O número desses procedimentos por pacientes de convênios médicos no País cresceu 22% em apenas dois anos, o que, segundo a ANS e especialistas, indica que muitas solicitações podem estar sendo feitas indevidamente. Entre as principais razões para a realização excessiva dos procedimentos estão falhas na formação médica, interesses financeiros de hospitais e laboratórios e má remuneração por parte das operadoras aos prestadores de serviço. O fenômeno, além de aumentar o desperdício de recursos no sistema privado, ainda traz riscos aos pacientes, como a exposição frequente a radiações comuns em exames de imagem.
A tomografia computadorizada e a ressonância magnética são usadas como referência pelos países da Organização para a Cooperação e Desenvolvimento Econômico (OCDE) para avaliar o acesso aos recursos de saúde na área de tecnologia médica. Enquanto nessas 35 nações – incluindo algumas das mais desenvolvidas do mundo, como Alemanha, França e Estados Unidos -, a média anual de ressonâncias é de 52 por 1 mil habitantes, no sistema suplementar brasileiro o índice foi de 149 por 1 mil beneficiários em 2016, segundo o mais recente Mapa Assistencial da Saúde Suplementar da ANS, que será publicado nesta semana.

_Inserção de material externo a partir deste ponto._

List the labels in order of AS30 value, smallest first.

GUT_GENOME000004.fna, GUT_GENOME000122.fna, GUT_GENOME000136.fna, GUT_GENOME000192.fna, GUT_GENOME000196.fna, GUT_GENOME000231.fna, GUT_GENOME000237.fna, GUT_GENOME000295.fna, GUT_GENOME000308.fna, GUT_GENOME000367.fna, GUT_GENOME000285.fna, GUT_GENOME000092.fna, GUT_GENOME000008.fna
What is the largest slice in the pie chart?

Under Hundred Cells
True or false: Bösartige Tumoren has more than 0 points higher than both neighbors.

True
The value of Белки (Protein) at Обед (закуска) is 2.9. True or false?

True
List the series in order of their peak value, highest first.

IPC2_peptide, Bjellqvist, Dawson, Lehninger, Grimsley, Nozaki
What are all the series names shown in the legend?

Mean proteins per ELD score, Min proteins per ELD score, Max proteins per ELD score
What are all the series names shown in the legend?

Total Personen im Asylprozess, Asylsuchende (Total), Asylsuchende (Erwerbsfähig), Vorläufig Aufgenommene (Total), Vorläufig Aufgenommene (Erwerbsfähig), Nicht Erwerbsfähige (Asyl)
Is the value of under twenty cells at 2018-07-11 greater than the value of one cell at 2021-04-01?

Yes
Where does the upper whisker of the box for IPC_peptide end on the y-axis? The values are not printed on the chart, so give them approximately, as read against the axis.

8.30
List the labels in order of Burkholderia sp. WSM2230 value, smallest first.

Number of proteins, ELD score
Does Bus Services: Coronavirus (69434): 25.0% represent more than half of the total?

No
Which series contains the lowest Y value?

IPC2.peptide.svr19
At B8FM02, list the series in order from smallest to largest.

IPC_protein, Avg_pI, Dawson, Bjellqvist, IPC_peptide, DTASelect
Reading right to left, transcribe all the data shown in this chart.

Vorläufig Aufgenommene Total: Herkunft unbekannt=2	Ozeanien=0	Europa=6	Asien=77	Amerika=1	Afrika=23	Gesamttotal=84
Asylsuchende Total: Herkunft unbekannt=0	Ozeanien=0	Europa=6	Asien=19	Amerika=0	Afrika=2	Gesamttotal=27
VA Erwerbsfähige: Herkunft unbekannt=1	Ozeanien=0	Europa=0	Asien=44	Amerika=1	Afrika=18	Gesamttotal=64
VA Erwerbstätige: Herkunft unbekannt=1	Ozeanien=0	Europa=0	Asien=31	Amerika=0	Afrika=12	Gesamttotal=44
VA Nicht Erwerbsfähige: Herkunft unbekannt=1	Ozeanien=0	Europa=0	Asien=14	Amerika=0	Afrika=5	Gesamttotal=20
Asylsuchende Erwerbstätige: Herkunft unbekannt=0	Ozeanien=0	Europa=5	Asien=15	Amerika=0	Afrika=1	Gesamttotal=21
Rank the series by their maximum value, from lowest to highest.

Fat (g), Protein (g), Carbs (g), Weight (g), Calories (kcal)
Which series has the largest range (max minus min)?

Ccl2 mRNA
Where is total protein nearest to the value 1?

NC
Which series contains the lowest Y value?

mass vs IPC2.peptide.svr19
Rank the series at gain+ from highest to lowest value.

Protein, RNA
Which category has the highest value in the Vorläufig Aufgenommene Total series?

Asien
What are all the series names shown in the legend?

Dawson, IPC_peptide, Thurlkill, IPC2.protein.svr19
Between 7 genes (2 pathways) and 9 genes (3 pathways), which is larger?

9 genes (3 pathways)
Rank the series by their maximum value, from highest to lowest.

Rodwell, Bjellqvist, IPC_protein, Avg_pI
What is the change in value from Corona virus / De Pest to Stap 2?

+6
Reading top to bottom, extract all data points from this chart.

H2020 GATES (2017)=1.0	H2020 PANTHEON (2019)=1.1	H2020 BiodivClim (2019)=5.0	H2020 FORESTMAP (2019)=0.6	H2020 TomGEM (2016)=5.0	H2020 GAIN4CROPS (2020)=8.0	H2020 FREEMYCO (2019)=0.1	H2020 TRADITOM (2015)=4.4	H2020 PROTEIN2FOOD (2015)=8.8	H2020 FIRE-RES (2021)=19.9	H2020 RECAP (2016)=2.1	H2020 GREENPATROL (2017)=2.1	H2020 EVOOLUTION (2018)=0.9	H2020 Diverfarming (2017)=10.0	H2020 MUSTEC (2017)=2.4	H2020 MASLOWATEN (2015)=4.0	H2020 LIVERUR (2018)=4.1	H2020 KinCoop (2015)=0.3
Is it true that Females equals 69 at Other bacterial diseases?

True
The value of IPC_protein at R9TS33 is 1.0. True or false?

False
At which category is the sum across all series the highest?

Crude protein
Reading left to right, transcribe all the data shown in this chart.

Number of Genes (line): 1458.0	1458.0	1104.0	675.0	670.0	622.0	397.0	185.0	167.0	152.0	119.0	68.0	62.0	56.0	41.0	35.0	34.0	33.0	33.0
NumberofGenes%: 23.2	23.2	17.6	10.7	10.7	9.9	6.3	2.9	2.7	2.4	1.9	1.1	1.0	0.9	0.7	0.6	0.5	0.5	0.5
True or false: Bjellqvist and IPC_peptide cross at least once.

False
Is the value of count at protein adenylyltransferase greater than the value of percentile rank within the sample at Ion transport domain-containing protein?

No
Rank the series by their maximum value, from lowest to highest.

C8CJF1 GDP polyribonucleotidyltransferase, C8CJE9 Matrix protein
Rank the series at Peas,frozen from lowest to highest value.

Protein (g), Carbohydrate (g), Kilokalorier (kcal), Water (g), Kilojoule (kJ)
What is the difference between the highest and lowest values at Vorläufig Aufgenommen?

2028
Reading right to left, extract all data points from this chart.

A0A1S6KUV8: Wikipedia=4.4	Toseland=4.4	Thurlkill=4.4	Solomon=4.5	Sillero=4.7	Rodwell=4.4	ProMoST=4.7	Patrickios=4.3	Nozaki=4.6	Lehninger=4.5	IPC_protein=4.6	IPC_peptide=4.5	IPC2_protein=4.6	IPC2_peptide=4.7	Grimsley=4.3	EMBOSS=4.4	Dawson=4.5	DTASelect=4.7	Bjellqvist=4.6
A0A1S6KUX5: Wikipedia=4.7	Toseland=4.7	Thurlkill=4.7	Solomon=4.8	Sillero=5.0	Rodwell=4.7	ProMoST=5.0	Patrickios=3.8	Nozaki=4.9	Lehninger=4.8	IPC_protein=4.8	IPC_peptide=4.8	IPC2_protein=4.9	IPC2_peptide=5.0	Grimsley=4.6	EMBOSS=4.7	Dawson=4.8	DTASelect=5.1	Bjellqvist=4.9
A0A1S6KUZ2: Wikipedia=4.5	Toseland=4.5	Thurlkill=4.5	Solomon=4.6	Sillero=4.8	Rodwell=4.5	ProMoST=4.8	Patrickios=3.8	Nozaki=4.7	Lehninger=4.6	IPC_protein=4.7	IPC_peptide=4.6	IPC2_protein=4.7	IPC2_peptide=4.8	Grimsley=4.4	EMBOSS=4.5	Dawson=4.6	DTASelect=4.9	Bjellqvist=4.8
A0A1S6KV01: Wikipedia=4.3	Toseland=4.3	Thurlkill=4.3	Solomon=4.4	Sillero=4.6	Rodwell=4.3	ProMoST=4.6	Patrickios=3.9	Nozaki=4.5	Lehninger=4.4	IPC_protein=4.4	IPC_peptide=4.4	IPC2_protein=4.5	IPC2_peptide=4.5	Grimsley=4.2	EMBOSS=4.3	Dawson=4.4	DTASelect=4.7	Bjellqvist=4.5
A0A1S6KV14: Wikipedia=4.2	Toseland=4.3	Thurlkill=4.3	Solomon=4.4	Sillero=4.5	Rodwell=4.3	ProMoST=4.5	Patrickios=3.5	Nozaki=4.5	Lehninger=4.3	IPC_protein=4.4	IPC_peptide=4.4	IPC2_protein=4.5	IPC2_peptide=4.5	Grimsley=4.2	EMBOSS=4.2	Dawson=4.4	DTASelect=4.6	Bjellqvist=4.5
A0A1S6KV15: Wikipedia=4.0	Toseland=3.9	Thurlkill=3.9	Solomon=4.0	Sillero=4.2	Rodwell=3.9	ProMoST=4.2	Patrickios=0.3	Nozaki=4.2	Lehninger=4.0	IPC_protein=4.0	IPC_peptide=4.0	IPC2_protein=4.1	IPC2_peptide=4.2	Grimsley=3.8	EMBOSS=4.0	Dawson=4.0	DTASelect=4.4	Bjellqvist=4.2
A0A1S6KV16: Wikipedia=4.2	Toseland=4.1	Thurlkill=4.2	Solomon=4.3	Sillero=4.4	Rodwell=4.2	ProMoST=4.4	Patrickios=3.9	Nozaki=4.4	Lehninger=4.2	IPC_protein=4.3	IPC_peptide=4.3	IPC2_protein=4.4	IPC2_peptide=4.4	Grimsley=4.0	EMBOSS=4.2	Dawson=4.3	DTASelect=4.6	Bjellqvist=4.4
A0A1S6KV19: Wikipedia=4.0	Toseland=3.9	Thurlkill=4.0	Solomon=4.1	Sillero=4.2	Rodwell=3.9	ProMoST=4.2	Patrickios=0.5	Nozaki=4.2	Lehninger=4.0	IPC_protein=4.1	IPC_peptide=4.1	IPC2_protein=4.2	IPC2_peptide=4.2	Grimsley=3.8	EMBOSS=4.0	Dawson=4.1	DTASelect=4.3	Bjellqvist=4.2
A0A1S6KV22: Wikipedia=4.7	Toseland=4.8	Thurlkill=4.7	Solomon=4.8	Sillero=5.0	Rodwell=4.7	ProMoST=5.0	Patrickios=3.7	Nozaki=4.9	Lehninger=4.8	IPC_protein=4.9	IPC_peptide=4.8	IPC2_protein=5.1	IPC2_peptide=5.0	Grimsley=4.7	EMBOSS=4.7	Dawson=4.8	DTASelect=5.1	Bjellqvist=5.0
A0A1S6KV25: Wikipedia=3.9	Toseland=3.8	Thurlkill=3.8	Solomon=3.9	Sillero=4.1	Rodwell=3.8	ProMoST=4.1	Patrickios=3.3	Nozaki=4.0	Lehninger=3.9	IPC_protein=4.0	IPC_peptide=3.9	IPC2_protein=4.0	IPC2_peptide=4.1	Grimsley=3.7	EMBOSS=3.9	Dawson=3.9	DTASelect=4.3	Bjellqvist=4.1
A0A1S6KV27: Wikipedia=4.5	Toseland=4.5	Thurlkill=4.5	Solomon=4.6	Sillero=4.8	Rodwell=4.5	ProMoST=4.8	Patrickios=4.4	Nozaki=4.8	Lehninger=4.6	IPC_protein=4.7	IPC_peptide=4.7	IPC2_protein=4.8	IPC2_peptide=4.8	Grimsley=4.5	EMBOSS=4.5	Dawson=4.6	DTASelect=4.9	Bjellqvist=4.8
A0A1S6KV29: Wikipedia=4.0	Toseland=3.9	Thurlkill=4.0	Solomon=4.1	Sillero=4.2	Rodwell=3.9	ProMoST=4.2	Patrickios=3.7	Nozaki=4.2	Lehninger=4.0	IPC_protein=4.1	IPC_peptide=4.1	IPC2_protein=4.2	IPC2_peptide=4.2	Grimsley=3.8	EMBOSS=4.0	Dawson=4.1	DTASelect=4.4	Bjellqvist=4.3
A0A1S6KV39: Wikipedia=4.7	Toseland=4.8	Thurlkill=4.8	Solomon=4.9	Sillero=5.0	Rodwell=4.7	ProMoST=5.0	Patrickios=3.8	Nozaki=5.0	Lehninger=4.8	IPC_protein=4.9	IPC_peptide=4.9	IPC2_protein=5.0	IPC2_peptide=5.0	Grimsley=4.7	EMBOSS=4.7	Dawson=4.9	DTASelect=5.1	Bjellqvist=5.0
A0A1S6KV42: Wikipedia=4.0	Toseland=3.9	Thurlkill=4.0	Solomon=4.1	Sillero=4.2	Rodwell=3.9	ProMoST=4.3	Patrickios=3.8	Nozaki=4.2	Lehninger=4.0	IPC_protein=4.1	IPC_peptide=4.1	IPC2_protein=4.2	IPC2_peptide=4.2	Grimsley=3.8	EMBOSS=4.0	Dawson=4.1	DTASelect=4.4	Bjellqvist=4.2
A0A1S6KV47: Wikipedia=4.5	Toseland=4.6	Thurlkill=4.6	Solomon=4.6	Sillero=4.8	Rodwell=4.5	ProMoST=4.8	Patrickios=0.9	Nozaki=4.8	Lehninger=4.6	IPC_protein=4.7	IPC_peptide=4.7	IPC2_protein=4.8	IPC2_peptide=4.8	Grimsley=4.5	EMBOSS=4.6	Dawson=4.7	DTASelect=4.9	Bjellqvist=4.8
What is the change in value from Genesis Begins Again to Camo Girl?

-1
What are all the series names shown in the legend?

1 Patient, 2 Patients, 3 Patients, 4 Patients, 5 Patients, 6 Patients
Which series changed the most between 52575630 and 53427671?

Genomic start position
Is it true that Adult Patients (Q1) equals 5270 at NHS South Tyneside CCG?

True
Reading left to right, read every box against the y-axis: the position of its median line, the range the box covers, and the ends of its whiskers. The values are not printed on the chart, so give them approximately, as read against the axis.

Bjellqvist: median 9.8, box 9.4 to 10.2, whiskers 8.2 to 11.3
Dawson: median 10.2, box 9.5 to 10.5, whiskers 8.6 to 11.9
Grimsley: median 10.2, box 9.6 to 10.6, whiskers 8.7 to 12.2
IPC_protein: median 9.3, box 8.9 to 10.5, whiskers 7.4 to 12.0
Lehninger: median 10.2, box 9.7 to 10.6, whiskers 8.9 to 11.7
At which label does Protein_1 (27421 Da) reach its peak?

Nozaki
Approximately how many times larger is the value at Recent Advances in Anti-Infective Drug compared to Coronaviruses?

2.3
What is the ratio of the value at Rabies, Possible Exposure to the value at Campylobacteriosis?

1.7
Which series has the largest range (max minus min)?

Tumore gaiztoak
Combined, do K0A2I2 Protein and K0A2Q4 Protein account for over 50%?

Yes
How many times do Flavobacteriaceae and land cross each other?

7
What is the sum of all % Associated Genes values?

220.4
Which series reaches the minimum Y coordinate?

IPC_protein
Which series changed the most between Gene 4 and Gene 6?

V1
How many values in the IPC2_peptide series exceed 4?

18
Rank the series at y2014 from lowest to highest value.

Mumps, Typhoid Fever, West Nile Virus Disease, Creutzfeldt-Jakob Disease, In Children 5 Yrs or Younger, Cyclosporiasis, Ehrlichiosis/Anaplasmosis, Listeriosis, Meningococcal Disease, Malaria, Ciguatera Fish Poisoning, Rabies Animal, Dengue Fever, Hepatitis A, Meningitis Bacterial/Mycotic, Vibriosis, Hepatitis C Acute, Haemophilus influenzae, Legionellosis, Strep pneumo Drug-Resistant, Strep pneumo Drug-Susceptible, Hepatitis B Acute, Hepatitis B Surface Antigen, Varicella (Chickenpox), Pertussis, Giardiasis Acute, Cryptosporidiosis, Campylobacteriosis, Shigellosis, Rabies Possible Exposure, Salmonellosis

A média de tomografias realizadas também é superior nos planos de saúde do Brasil em 2016 em comparação com países ricos: 120 exames por 1 mil habitantes nas nações da OCDE ante 149 por 1 mil beneficiários dos convênios médicos brasileiros.
Considerando os números absolutos, o número de ressonâncias feitas por pacientes de convênios passou de 5,7 milhões em 2014 para 7 milhões em 2016, alta de 22%. Já o de tomografias passou de 5,9 milhões para 7 milhões no mesmo período, crescimento de 18%. Mesmo se avaliados todos os tipos de exames feitos por beneficiários de planos, houve aumento de 12% no número de procedimentos entre 2014 e 2016.
Desperdício – Para Karla Coelho, diretora de normas e habilitação de produtos da ANS, a diferença entre os índices do Brasil e de outros países traz um alerta. “É um desperdício de recursos. Enquanto os prestadores de serviço, como hospitais e laboratórios, forem pagos por procedimento e não por qualidade, o número de exames será infinito”, diz ela.
Já o professor da Faculdade de Medicina da USP Mario Scheffer destaca que “os convênios não trabalham tanto com prevenção e promoção de saúde, ficam focados na atenção especializada e, muitas vezes, ainda pressionam os médicos a fazerem atendimentos rápidos para que seja possível atender mais pacientes no mesmo dia”. “Assim, o tempo que deveria ser gasto com anamnese e conversa com o paciente é substituído pela indicação de exame.”
Presidente do Conselho Regional de Medicina do Estado de São Paulo (Cremesp), Mauro Aranha ressalta que, além da questão da baixa remuneração pelos planos de saúde, as falhas na formação médica podem estar contribuindo para esse cenário de dependência do uso de tecnologia nos diagnósticos. “O médico que não tem competência suficiente para uma avaliação clínica vai tentar compensar com pedidos de exames.”
Exemplo – Eliane foi diagnosticada com reumatismo, mas as dores nunca passavam. “Há uns dez anos, comecei a pesquisar por conta própria e vi que tinha todos os sintomas de fibromialgia. Procurei um médico e depois disso é que ele conseguiu me diagnosticar”, diz. Hoje, criou até um grupo sobre a doença nas redes sociais. “Quase todo mundo com a síndrome demorou anos para descobrir porque os médicos não prestam atenção aos sintomas que o paciente descreve. É uma negligência que traz sofrimento.”